Even in the illustrated GPT-2 at this part I’m given the impression that when he is generating the KVQ vectors for the second word, he states that they can reuse the Q vector of the first word, implying that the KVQ vectors would share the same sequence length dimension.

The key/value and query vectors do not have the same sequence length: you need the key/value for each each token in the sequence, whereas you only need the query of the last token. Due to the mask attention, there’s no point in recalculating the q, k and v for the previous tokens – you’ll get exactly the same q, k and v in each decoder since those tokens cannot see the last token that has been added to the sequence.

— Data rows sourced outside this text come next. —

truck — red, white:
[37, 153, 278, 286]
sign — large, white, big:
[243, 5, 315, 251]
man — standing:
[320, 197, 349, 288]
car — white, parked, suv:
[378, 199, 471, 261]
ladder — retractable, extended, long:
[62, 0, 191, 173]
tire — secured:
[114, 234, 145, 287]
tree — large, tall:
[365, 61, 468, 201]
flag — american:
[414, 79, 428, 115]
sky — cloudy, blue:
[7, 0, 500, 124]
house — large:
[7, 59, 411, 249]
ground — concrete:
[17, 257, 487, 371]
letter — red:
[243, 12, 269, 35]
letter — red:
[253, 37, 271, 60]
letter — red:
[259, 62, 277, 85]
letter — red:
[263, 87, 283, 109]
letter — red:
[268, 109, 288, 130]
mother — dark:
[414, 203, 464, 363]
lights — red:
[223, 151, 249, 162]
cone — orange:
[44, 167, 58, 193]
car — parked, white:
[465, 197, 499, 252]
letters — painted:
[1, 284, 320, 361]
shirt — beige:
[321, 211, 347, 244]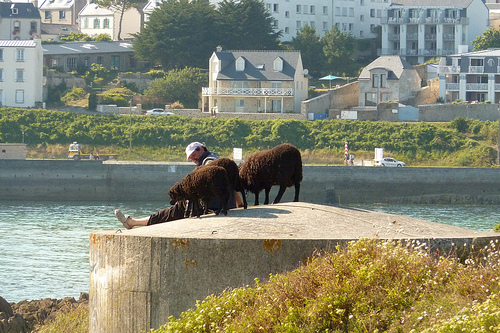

But why do we just need the ks and vs and not the qs of the previous tokens? To answer this, think about why you need the qs in the first place: the q of a token “observes” the rest of the tokens to compute the attention score (q*k). Due to the casual masking of the tokens at the right, this computation for each decoder would be identical no matter how many tokens you add at the right side. Consequently, the updated embedding for that token won’t change after the decoder, and the k and v for the next decoder will be the same as in the previous inference call to the model. So you can just cache the k and v and not deal with the qs since the embeddings are never going to change, due to the casual masking.

A good article adding more detail on top of the illustrated GPT-2 is Speeding up the GPT - KV cache | Becoming The Unbeatable. What happens is that, when sampling the next token, you generate the new key, value and query corresponding to the last-sampled token. Then you append that new key and value to the cache of the previous keys and values. As a result, you end up with a value and key for each token in the sequence. For the query, you only need the one of the last-sampled token, so there’s no need to cache the previous ones.

(post deleted by author)

Read this famous article and find the following sentence

Notice that the second path is the only one that’s active in this calculation. Each layer of GPT-2 has retained its own interpretation of the first token and will use it in processing the second token

It explains everything.

The key is “masked self-attention”.

If you use “traditional self-attention” (which is wrong in practice), you can cache Q, K, V for all tokens at Layer 1, as you mentioned in your question. But from Layer 2 on, everything is recomputed so there is no chance of cache.